See what networks your competitors are on and where they are doing well and use that as an indicator you have a potential audience on that network.
10. Facebook best practices.
Use hashtags sparingly and try to work them directly into your copy. Upload video directly because they want you to stay on Facebook rather than leaving to consume content elsewhere. Natively uploaded video generally outperforms YouTube links. Keep your copy concise and avoid an overly promotional tone. Facebook’s algorithm limits the reach on any posts that sound too much like ads. Be sure your About section is completed.
11. Twitter best practices.
Respond to all comments. That’s always important but especially so on Twitter. Avoid hashtag spam. Use images to drive engagement. Automate your Twitter schedule since this is a high-volume network and requires lots of posts consistently each day to be successful.
12. Instagram best practices.
This is the most powerful platform for visual brands. Use location tagging on posts. Use relatively more hashtags, but don’t overdo it, making sure your hashtags are actually relevant to your post. Strive for authenticity rather than being sales-y. People come to Instagram to be inspired and entertained. So inspire and entertain, don’t simply promote your brand in an attempt to gain followers.
13. LinkedIn best practices.
Keep it professional, this is not the place for memes and GIFs, that’s for Twitter. Share informative industry news. Be sure to update job listings on your company’s LinkedIn page and keep your company’s About section is current.
14. Be sincere and graceful.
Especially when you encounter negative comments or feedback. The very best way to deal with negative commentary is to be empathetic. It can be tough to stay on the high road, but be genuine in your responses. For the long-term health of your social media presence, don’t be negative in your responses.
15. Quality over quantity.
Yes, some social networks require a high volume of content to be worthwhile, Twitter comes to mind. But don’t forget quality always beats quantity. Don’t post for the sake of having posts up, that will not grow your audience. Be sure every post is connected to a broader goal or objective.
16. Don’t sound robotic.
You are communicating with real people. Use language your audience uses and respond so you sound like a real person. No matter if you think your niche is boring and dull, these people want to talk to a real person about that niche, or they wouldn’t be there.

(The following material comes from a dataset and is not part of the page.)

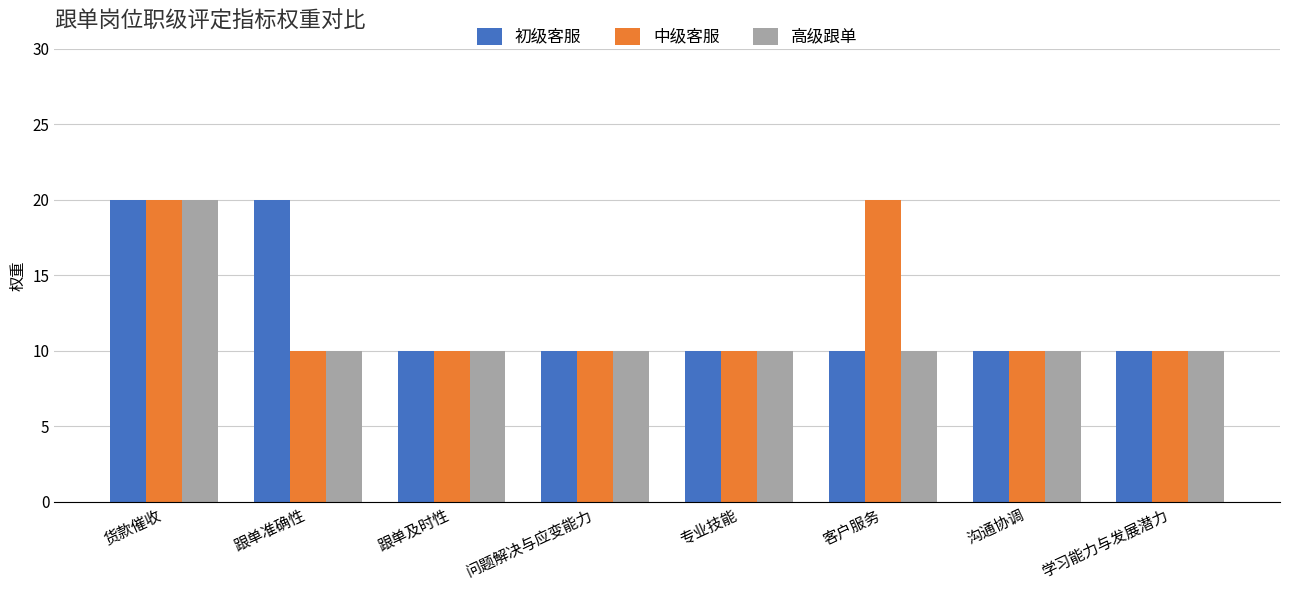

What is the maximum value for 初级客服?

20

17. Research hashtags before use.
Triple check the meaning of any hashtag before using it to avoid embarrassment, and potentially deeply damaging your reputation, because you did not understand what that particular hashtag was referencing.
18. Ignore trolls.
The best advice is to ignore the trolls. But remember it can be difficult to distinguish actual customer complaints from trolls. An actual complaint will have reasoning behind it, there will be a problem you can solve. Troll complaints have no basis. They are just seeking to provoke you. You cannot make them happy and that’s their entire point in trolling you. It does not make sense, it just is. So ignore trolls.